● **WHAT YOU HAVE TO DO**
For these records, count the lines containing the word "nach" and respond with the number alone.

● **LISTED ENTRIES**
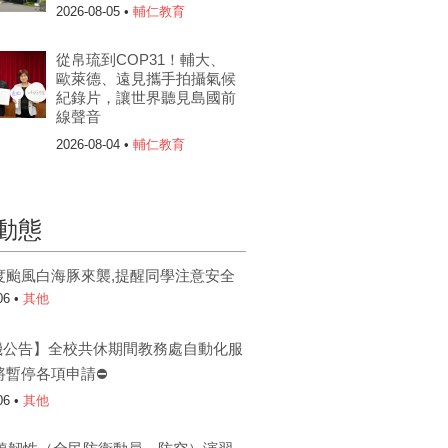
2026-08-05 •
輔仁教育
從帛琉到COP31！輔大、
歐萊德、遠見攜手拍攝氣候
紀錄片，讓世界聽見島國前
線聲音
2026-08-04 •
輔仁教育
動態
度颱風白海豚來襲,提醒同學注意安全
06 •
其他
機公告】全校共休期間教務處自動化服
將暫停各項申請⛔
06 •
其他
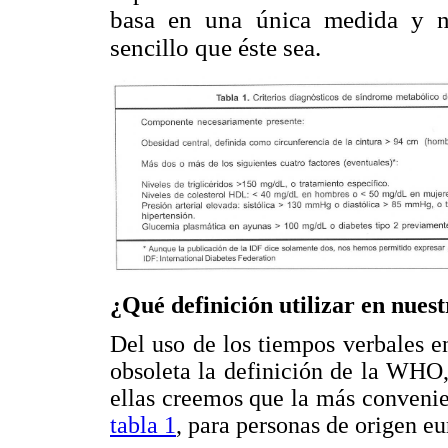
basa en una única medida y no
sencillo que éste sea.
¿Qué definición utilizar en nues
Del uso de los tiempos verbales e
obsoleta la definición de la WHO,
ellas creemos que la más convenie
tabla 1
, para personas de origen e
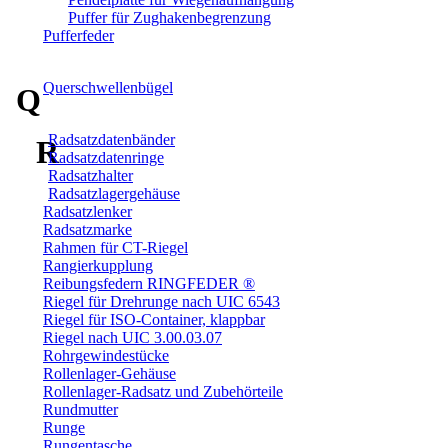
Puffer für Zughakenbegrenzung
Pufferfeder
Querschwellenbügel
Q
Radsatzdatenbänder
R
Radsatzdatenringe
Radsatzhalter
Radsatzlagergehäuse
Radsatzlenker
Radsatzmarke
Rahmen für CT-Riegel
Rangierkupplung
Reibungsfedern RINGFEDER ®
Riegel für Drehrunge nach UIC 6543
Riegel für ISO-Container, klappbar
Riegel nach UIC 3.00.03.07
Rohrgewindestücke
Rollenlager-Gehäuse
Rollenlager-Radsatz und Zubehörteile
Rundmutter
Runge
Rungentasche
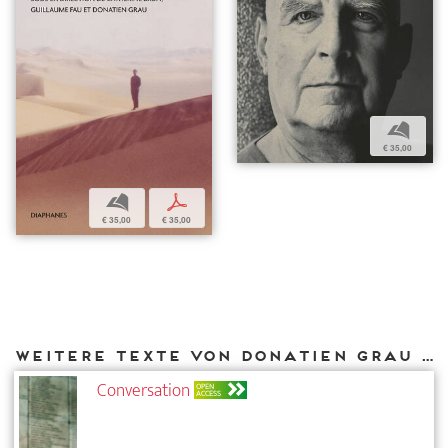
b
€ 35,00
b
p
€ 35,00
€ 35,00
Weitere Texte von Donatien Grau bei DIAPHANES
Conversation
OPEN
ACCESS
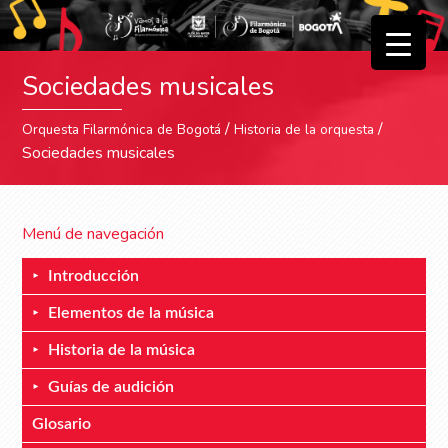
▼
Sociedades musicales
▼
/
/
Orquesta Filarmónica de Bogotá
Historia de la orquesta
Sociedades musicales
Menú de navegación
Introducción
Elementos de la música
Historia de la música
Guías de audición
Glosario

● **SOLUTION BELOW**
2